EXTRACTED ENTRIES>
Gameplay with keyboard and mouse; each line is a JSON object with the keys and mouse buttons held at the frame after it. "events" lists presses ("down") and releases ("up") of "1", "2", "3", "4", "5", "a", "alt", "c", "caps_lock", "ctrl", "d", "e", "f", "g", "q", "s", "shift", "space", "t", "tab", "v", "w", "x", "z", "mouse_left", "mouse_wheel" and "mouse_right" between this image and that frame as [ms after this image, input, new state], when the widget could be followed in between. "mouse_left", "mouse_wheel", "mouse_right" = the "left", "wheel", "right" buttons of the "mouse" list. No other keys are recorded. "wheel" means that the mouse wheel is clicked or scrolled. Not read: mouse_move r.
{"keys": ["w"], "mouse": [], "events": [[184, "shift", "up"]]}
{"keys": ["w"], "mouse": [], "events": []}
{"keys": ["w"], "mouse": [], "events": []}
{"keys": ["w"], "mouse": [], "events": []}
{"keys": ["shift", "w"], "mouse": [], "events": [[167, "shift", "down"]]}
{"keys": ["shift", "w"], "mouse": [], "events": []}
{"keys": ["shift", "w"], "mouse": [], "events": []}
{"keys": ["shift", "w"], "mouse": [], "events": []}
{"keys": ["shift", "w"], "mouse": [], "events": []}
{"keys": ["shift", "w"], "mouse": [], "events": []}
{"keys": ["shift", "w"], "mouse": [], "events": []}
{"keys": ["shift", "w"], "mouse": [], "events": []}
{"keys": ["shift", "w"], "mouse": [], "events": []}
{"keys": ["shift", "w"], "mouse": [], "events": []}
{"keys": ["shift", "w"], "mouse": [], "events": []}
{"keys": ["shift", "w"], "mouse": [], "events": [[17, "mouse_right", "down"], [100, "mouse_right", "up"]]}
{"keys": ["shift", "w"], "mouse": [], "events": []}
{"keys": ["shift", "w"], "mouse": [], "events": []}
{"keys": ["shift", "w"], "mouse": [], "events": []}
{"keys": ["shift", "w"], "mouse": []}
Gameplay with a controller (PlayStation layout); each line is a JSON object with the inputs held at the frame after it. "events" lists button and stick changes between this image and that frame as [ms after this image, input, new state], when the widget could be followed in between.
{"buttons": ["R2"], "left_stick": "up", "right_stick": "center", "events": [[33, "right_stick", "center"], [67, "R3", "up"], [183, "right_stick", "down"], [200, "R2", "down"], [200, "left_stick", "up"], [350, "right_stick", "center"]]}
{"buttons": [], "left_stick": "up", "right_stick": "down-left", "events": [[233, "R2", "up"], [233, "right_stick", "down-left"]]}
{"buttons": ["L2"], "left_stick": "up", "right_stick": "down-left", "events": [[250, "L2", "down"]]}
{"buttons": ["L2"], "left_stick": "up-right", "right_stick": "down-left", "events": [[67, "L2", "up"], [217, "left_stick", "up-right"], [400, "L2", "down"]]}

TASK PROMPT> Show the lines of the records that include the string "buttons".

RESPONSE AREA>
Gameplay with keyboard and mouse; each line is a JSON object with the keys and mouse buttons held at the frame after it. "events" lists presses ("down") and releases ("up") of "1", "2", "3", "4", "5", "a", "alt", "c", "caps_lock", "ctrl", "d", "e", "f", "g", "q", "s", "shift", "space", "t", "tab", "v", "w", "x", "z", "mouse_left", "mouse_wheel" and "mouse_right" between this image and that frame as [ms after this image, input, new state], when the widget could be followed in between. "mouse_left", "mouse_wheel", "mouse_right" = the "left", "wheel", "right" buttons of the "mouse" list. No other keys are recorded. "wheel" means that the mouse wheel is clicked or scrolled. Not read: mouse_move r.
{"buttons": ["R2"], "left_stick": "up", "right_stick": "center", "events": [[33, "right_stick", "center"], [67, "R3", "up"], [183, "right_stick", "down"], [200, "R2", "down"], [200, "left_stick", "up"], [350, "right_stick", "center"]]}
{"buttons": [], "left_stick": "up", "right_stick": "down-left", "events": [[233, "R2", "up"], [233, "right_stick", "down-left"]]}
{"buttons": ["L2"], "left_stick": "up", "right_stick": "down-left", "events": [[250, "L2", "down"]]}
{"buttons": ["L2"], "left_stick": "up-right", "right_stick": "down-left", "events": [[67, "L2", "up"], [217, "left_stick", "up-right"], [400, "L2", "down"]]}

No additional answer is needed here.